__INSTRUCTION__.
Return the lines below, beginning at the line that contains "What is the difference" and stopping after the line that contains "How many values". Leave the pictures out of your answer.

__PROVIDED RECORDS__.
▶

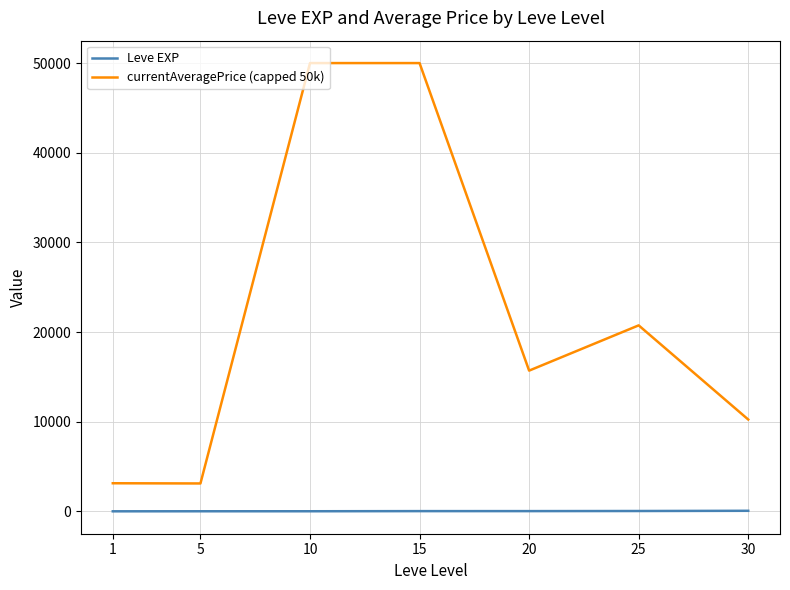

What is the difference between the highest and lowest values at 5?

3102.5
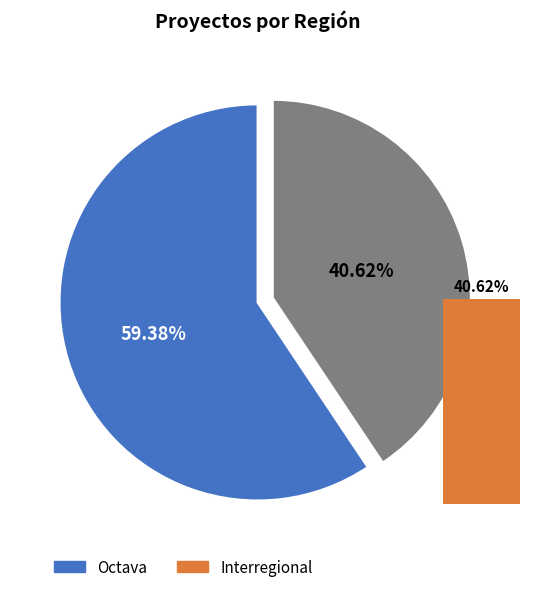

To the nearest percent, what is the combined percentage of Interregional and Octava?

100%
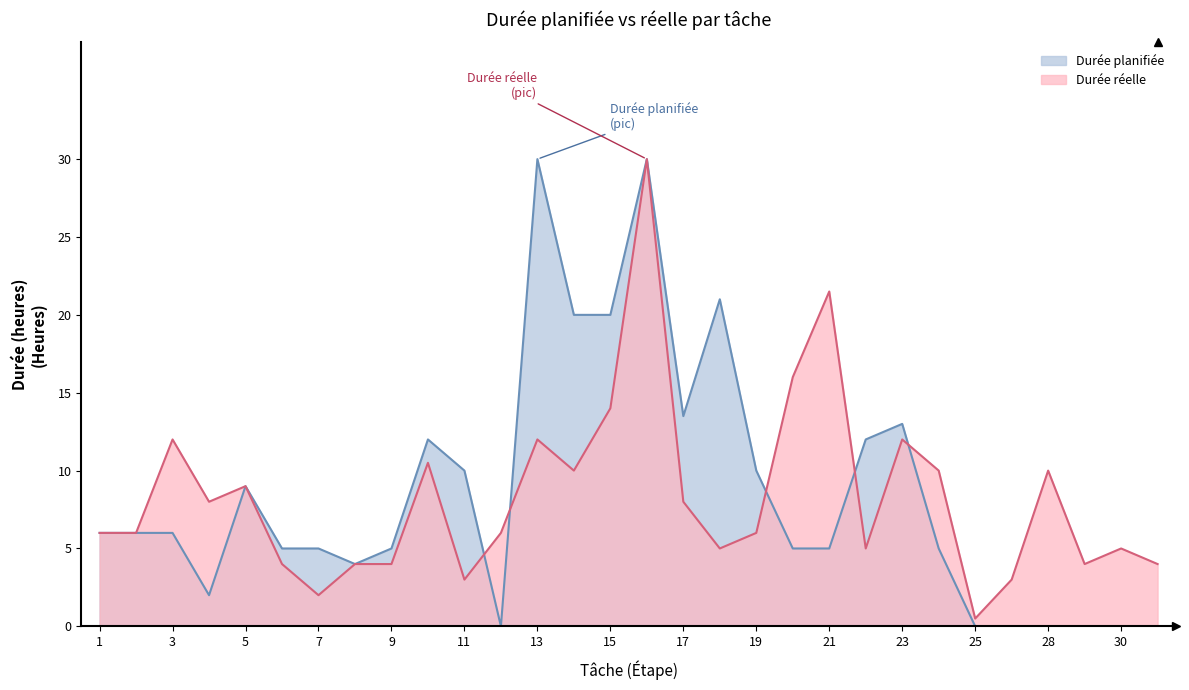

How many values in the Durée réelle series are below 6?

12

◀
▶

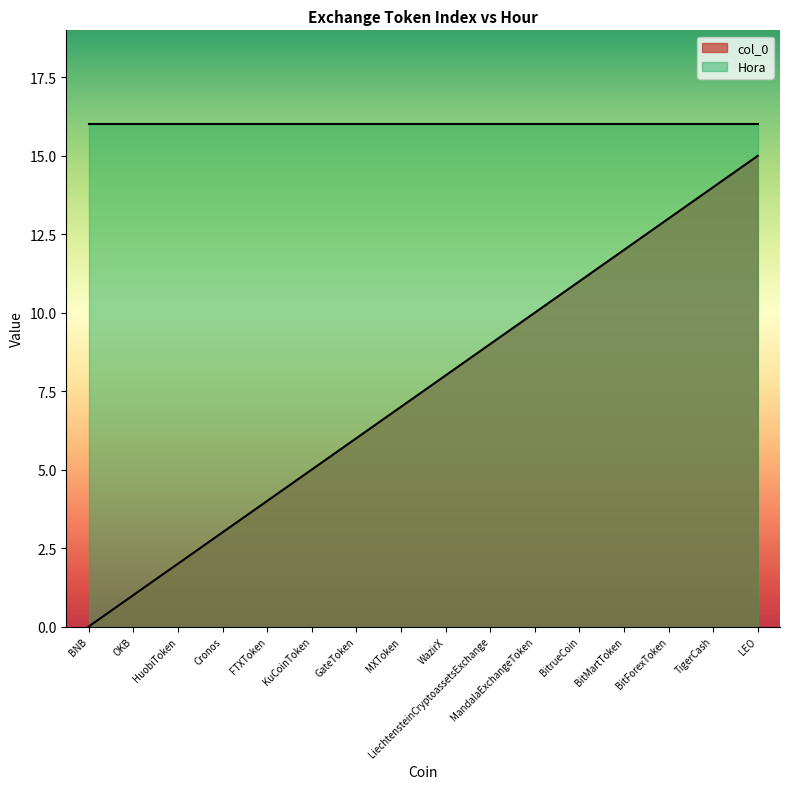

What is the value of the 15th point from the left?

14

◀

__RESPONSE__.
What is the difference between the highest and lowest values at 5?

3102.5

To the nearest percent, what is the combined percentage of Interregional and Octava?

100%

How many values in the Durée réelle series are below 6?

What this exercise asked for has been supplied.